Conclusion: Making Previews an Editorial Priority
Being able to preview content with static site generators connected to a headless CMS requires extensive architecture, logistics, and collaboration between dev and editorial teams. Static Site Generators have a beautiful architecture and performance efficiencies that cannot be matched from charged load times to low server costs to increased security but these bonus features come at a cost, particularly regarding seamless content creation. Editors need the ability, instantly, to see how their content will render and behave on the front-end when working within many headless CMS systems. If they don’t have it, published content could be unusable, misaligned, or ineffective, especially with modular/alternative configurations.
The best preview solutions address the needs of both parties. For developers, it must be secure, scalable, and manageable. For editors, it must be fluid, instantaneous, and dimensional rendering something into reality as not published yet in draft state made possible through preview APIs, rendering logic for in-the-moment previews, and access control measures via roles based on authentication tokens that ensure no unfinished work goes public.

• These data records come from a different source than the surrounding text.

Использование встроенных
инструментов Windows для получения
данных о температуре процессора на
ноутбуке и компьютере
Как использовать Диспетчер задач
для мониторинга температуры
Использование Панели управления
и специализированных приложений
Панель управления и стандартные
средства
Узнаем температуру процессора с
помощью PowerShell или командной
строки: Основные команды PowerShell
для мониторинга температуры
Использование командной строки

If organizations have the funds to develop extensive, real-time preview functionality via token-based authentication, dynamic routing, and contextual linking while previewing, they have an editorial utopia. Editors can adjust content and approve it, having instant access without waiting on a full build or staging push. It decreases turnaround time and increases trust across teams while allowing for a more agile publishing process.
When successful, preview options take the static nature of static site generators and transform them into a preview palooza they create bridges between backend functionality and frontend usability, making once-headless CMS solutions the platform that truly empowers editors with no sacrifice on scalable coding benefits. Ultimately, it makes the whole solution faster, smarter, and more valuable for digital teams that evolve on a continuous basis.